(Dataset entries)
___
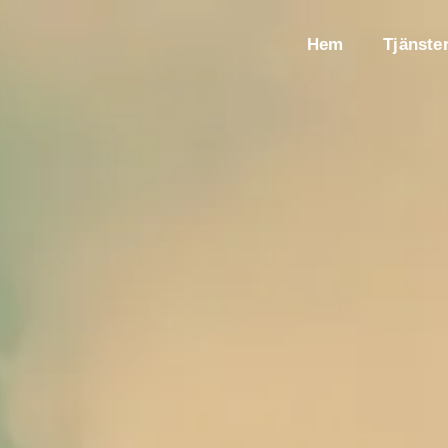
Hem
Tjänste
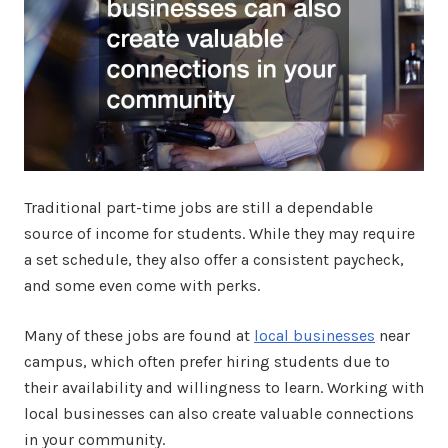
Traditional part-time jobs are still a dependable
source of income for students. While they may require
a set schedule, they also offer a consistent paycheck,
and some even come with perks.
Many of these jobs are found at
local businesses
near
campus, which often prefer hiring students due to
their availability and willingness to learn. Working with
local businesses can also create valuable connections
in your community.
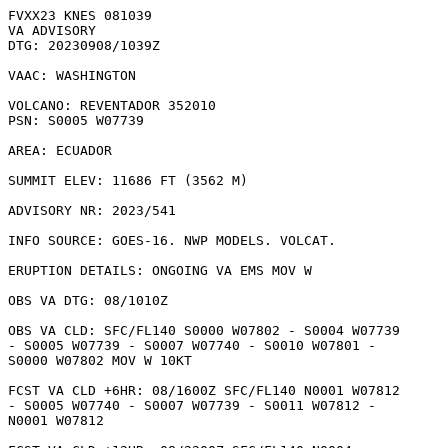
FVXX23 KNES 081039

VA ADVISORY

DTG: 20230908/1039Z

VAAC: WASHINGTON

VOLCANO: REVENTADOR 352010

PSN: S0005 W07739

AREA: ECUADOR

SUMMIT ELEV: 11686 FT (3562 M)

ADVISORY NR: 2023/541

INFO SOURCE: GOES-16. NWP MODELS. VOLCAT. 

ERUPTION DETAILS: ONGOING VA EMS MOV W

OBS VA DTG: 08/1010Z

OBS VA CLD: SFC/FL140 S0000 W07802 - S0004 W07739

- S0005 W07739 - S0007 W07740 - S0010 W07801 -

S0000 W07802 MOV W 10KT 

FCST VA CLD +6HR: 08/1600Z SFC/FL140 N0001 W07812

- S0005 W07740 - S0007 W07739 - S0011 W07812 -

N0001 W07812 
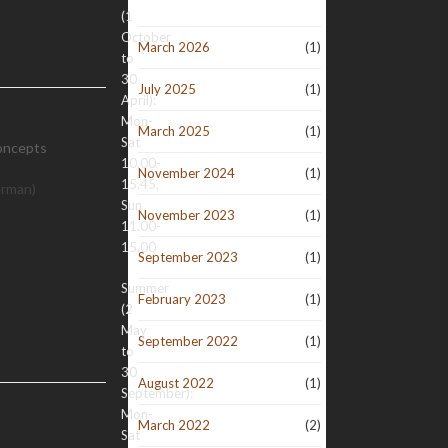
(1
October
March 2026
(1)
to
30
July 2025
(1)
April):
Mon-
March 2025
(1)
Sat
oncepts
10.00-
November 2024
(1)
15.45,
erman)
Sun
November 2023
(1)
11.00-
15.00
September 2023
(1)
Summer
February 2023
(1)
(2
May
September 2022
(1)
to
30
August 2022
(1)
September):
Mon-
March 2022
(2)
Sat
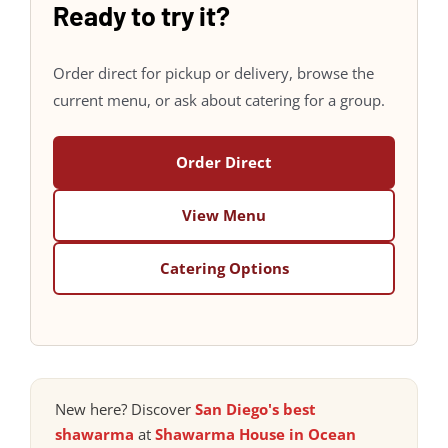
Ready to try it?
Order direct for pickup or delivery, browse the
current menu, or ask about catering for a group.
Order Direct
View Menu
Catering Options
New here? Discover
San Diego's best
shawarma
at
Shawarma House in Ocean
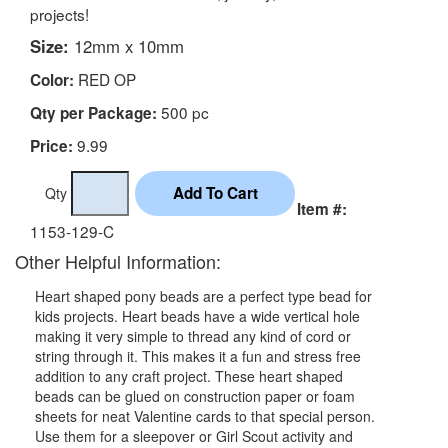
projects!
Size:
12mm x 10mm
RED OP
Color:
500 pc
Qty per Package:
9.99
Price:
Qty
Item #:
1153-129-C
Other Helpful Information:
Heart shaped pony beads are a perfect type bead for
kids projects. Heart beads have a wide vertical hole
making it very simple to thread any kind of cord or
string through it. This makes it a fun and stress free
addition to any craft project. These heart shaped
beads can be glued on construction paper or foam
sheets for neat Valentine cards to that special person.
Use them for a sleepover or Girl Scout activity and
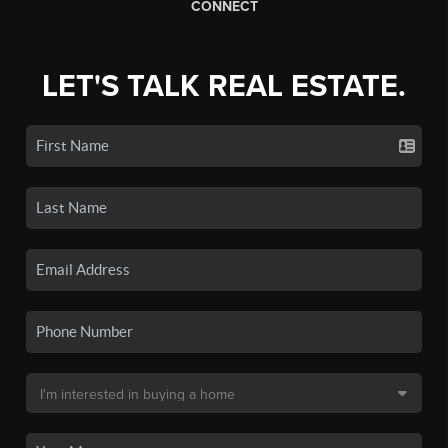
CONNECT
LET'S TALK REAL ESTATE.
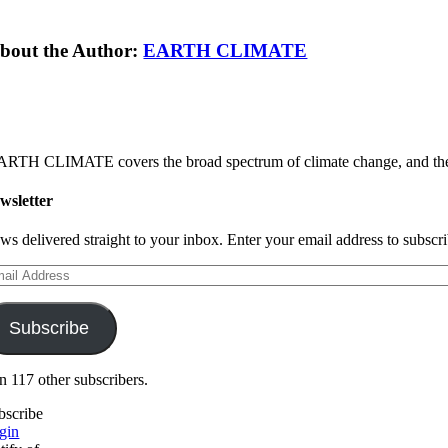
bout the Author:
EARTH CLIMATE
RTH CLIMATE covers the broad spectrum of climate change, and the sol
wsletter
ws delivered straight to your inbox. Enter your email address to subscrib
ail
dress
Subscribe
in 117 other subscribers.
bscribe
gin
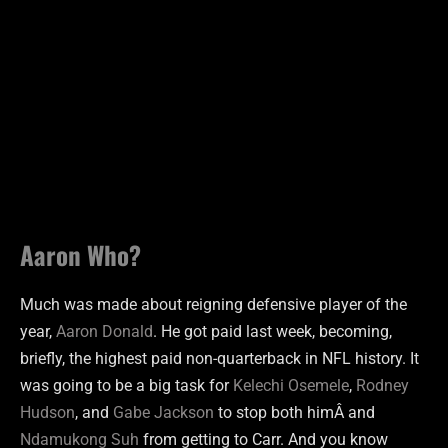
Aaron Who?
Much was made about reigning defensive player of the
year,
Aaron Donald
. He got paid last week, becoming,
briefly, the highest paid non-quarterback in NFL history. It
was going to be a big task for
Kelechi Osemele
,
Rodney
Hudson
, and
Gabe Jackson
to stop both himÂ and
Ndamukong Suh
from getting to Carr. And you know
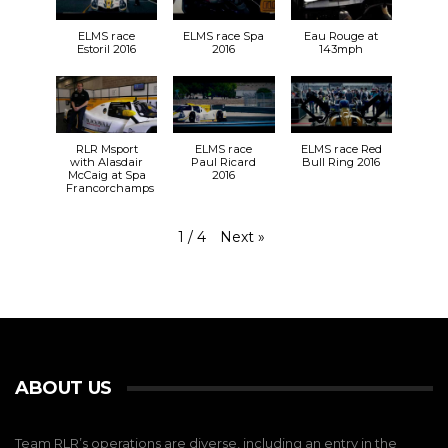
ELMS race
ELMS race Spa
Eau Rouge at
Estoril 2016
2016
143mph
RLR Msport
ELMS race
ELMS race Red
with Alasdair
Paul Ricard
Bull Ring 2016
McCaig at Spa
2016
Francorchamps
Next
»
1
/
4
ABOUT US
Team RLR’s operations are diverse, including an entry in the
___
(WHAT YOU NEED TO DO) Copy every line of the listing above verbatim, omitting the pictures.

(SOLVED PROBLEM)
Hem
Tjänste
Traditional part-time jobs are still a dependable
source of income for students. While they may require
a set schedule, they also offer a consistent paycheck,
and some even come with perks.
Many of these jobs are found at
local businesses
near
campus, which often prefer hiring students due to
their availability and willingness to learn. Working with
local businesses can also create valuable connections
in your community.
FVXX23 KNES 081039

VA ADVISORY

DTG: 20230908/1039Z

VAAC: WASHINGTON

VOLCANO: REVENTADOR 352010

PSN: S0005 W07739

AREA: ECUADOR

SUMMIT ELEV: 11686 FT (3562 M)

ADVISORY NR: 2023/541

INFO SOURCE: GOES-16. NWP MODELS. VOLCAT. 

ERUPTION DETAILS: ONGOING VA EMS MOV W

OBS VA DTG: 08/1010Z

OBS VA CLD: SFC/FL140 S0000 W07802 - S0004 W07739

- S0005 W07739 - S0007 W07740 - S0010 W07801 -

S0000 W07802 MOV W 10KT 

FCST VA CLD +6HR: 08/1600Z SFC/FL140 N0001 W07812

- S0005 W07740 - S0007 W07739 - S0011 W07812 -

N0001 W07812 
(1
October
March 2026
(1)
to
30
July 2025
(1)
April):
Mon-
March 2025
(1)
Sat
oncepts
10.00-
November 2024
(1)
15.45,
erman)
Sun
November 2023
(1)
11.00-
15.00
September 2023
(1)
Summer
February 2023
(1)
(2
May
September 2022
(1)
to
30
August 2022
(1)
September):
Mon-
March 2022
(2)
Sat
Ready to try it?
Order direct for pickup or delivery, browse the
current menu, or ask about catering for a group.
Order Direct
View Menu
Catering Options
New here? Discover
San Diego's best
shawarma
at
Shawarma House in Ocean
projects!
Size:
12mm x 10mm
RED OP
Color:
500 pc
Qty per Package:
9.99
Price:
Qty
Item #:
1153-129-C
Other Helpful Information:
Heart shaped pony beads are a perfect type bead for
kids projects. Heart beads have a wide vertical hole
making it very simple to thread any kind of cord or
string through it. This makes it a fun and stress free
addition to any craft project. These heart shaped
beads can be glued on construction paper or foam
sheets for neat Valentine cards to that special person.
Use them for a sleepover or Girl Scout activity and
CONNECT
LET'S TALK REAL ESTATE.
bout the Author:
EARTH CLIMATE
RTH CLIMATE covers the broad spectrum of climate change, and the sol
wsletter
ws delivered straight to your inbox. Enter your email address to subscrib
ail
dress
Subscribe
in 117 other subscribers.
bscribe
gin
Aaron Who?
Much was made about reigning defensive player of the
year,
Aaron Donald
. He got paid last week, becoming,
briefly, the highest paid non-quarterback in NFL history. It
was going to be a big task for
Kelechi Osemele
,
Rodney
Hudson
, and
Gabe Jackson
to stop both himÂ and
Ndamukong Suh
from getting to Carr. And you know
ELMS race
ELMS race Spa
Eau Rouge at
Estoril 2016
2016
143mph
RLR Msport
ELMS race
ELMS race Red
with Alasdair
Paul Ricard
Bull Ring 2016
McCaig at Spa
2016
Francorchamps
Next
»
1
/
4
ABOUT US
Team RLR’s operations are diverse, including an entry in the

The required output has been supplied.